SilvioM wrote: ... I need to go to as many "authentic" places as possible to atone for my years as a multitasking worker at Chi-Chi's. Still remember the birthday songs like it was yesterday....
bob.durbin wrote:Coming from a city with a very large Mexican population (Detroit) and having worked in kitchens dominated by Latins for years I feel a sense of frustration every time a new place like this opens. Don't get me wrong, I love tacos. Tacos are probably the most perfect food anyone ever came up with, next to the tamal. It seems to me like Mexican food is getting the same treatment as Chinese food and Italian before it. These are the three most welcomed and accepted forms of "ethnic" food in America today but they've all been dumbed down to represent the smallest fraction possible of what each of these cuisines has to offer. Every Chinese restaurant carries the same 40 item menu and the only difference is the cover page. Every Italian restaurant has spaghetti and red sauce or something "parmesan" which is also usually drowned in red sauce or bechamel. Every Mexican restaurant you go to offers an enchilada platter along side tacos americanos served up on flour tortillas to make them more appealing to an American audience. While I understand this from a business sense, you have to appeal to a large market of course.
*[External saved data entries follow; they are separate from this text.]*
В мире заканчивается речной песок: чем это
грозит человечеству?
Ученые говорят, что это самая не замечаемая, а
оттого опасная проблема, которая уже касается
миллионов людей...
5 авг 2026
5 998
It just seems that in a city like Louisville that's represented as and perceived by the outside world as a growing, food forward city that we could do a little better than to keep putting up taco and pizza places with very little variation in creativity or actual authenticity.
Andrew Mellman wrote:And, BTW, while I agree about most Chinese restaurants, there are several threads here referencing others with much more authentic menus.